**Problem**
Out of the listing below, copy every line that carries the string "unter".

__________

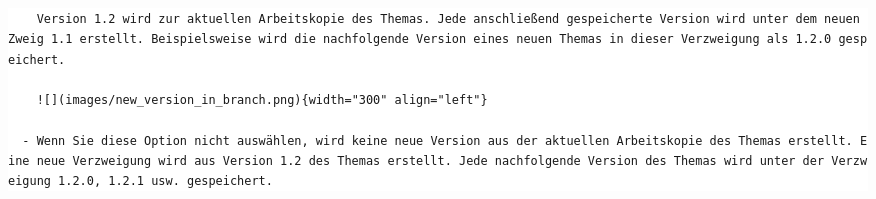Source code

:         Version 1.2 wird zur aktuellen Arbeitskopie des Themas. Jede anschließend gespeicherte Version wird unter dem neuen Zweig 1.1 erstellt. Beispielsweise wird die nachfolgende Version eines neuen Themas in dieser Verzweigung als 1.2.0 gespeichert.

        ![](images/new_version_in_branch.png){width="300" align="left"}

      - Wenn Sie diese Option nicht auswählen, wird keine neue Version aus der aktuellen Arbeitskopie des Themas erstellt. Eine neue Verzweigung wird aus Version 1.2 des Themas erstellt. Jede nachfolgende Version des Themas wird unter der Verzweigung 1.2.0, 1.2.1 usw. gespeichert.
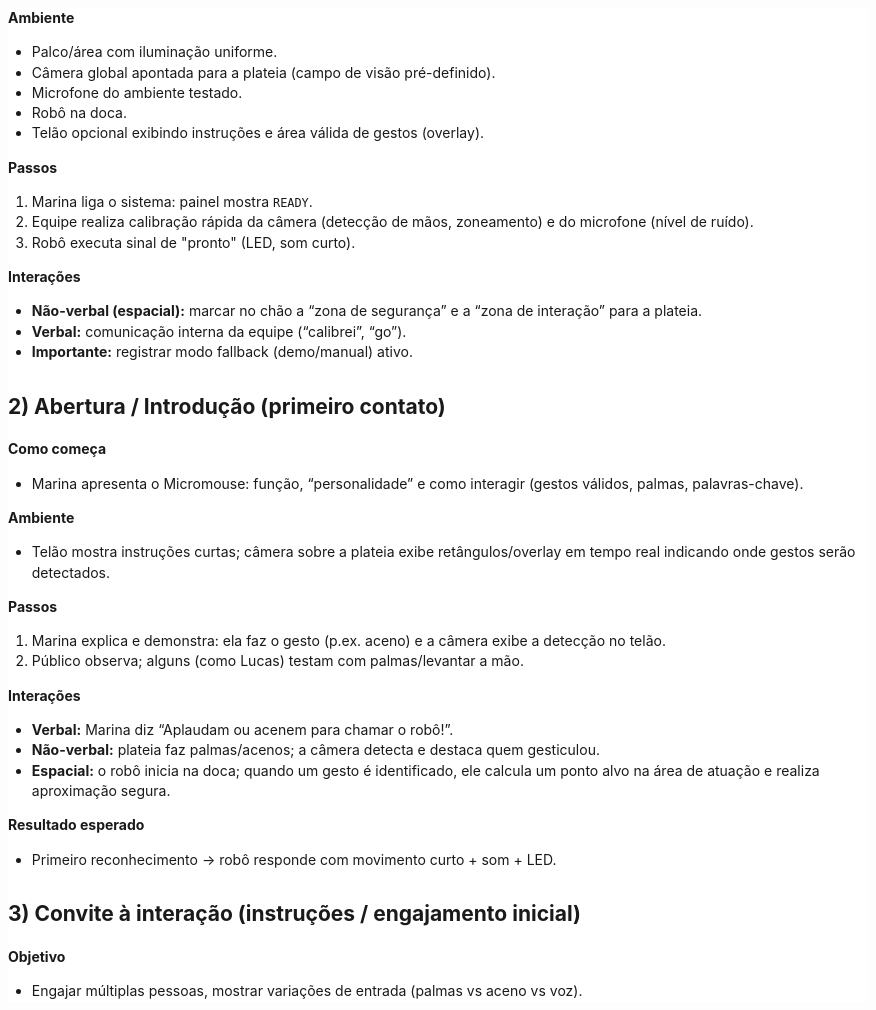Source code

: **Ambiente**

* Palco/área com iluminação uniforme.
* Câmera global apontada para a plateia (campo de visão pré-definido).
* Microfone do ambiente testado.
* Robô na doca.
* Telão opcional exibindo instruções e área válida de gestos (overlay).

**Passos**

1. Marina liga o sistema: painel mostra `READY`.
2. Equipe realiza calibração rápida da câmera (detecção de mãos, zoneamento) e do microfone (nível de ruído).
3. Robô executa sinal de "pronto" (LED, som curto).

**Interações**

* **Não-verbal (espacial):** marcar no chão a “zona de segurança” e a “zona de interação” para a plateia.
* **Verbal:** comunicação interna da equipe (“calibrei”, “go”).
* **Importante:** registrar modo fallback (demo/manual) ativo.


## 2) Abertura / Introdução (primeiro contato)

**Como começa**

* Marina apresenta o Micromouse: função, “personalidade” e como interagir (gestos válidos, palmas, palavras-chave).

**Ambiente**

* Telão mostra instruções curtas; câmera sobre a plateia exibe retângulos/overlay em tempo real indicando onde gestos serão detectados.

**Passos**

1. Marina explica e demonstra: ela faz o gesto (p.ex. aceno) e a câmera exibe a detecção no telão.
2. Público observa; alguns (como Lucas) testam com palmas/levantar a mão.

**Interações**

* **Verbal:** Marina diz “Aplaudam ou acenem para chamar o robô!”.
* **Não-verbal:** plateia faz palmas/acenos; a câmera detecta e destaca quem gesticulou.
* **Espacial:** o robô inicia na doca; quando um gesto é identificado, ele calcula um ponto alvo na área de atuação e realiza aproximação segura.

**Resultado esperado**

* Primeiro reconhecimento → robô responde com movimento curto + som + LED.

## 3) Convite à interação (instruções / engajamento inicial)

**Objetivo**

* Engajar múltiplas pessoas, mostrar variações de entrada (palmas vs aceno vs voz).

__________

**Exercise solution**
:         Version 1.2 wird zur aktuellen Arbeitskopie des Themas. Jede anschließend gespeicherte Version wird unter dem neuen Zweig 1.1 erstellt. Beispielsweise wird die nachfolgende Version eines neuen Themas in dieser Verzweigung als 1.2.0 gespeichert.
      - Wenn Sie diese Option nicht auswählen, wird keine neue Version aus der aktuellen Arbeitskopie des Themas erstellt. Eine neue Verzweigung wird aus Version 1.2 des Themas erstellt. Jede nachfolgende Version des Themas wird unter der Verzweigung 1.2.0, 1.2.1 usw. gespeichert.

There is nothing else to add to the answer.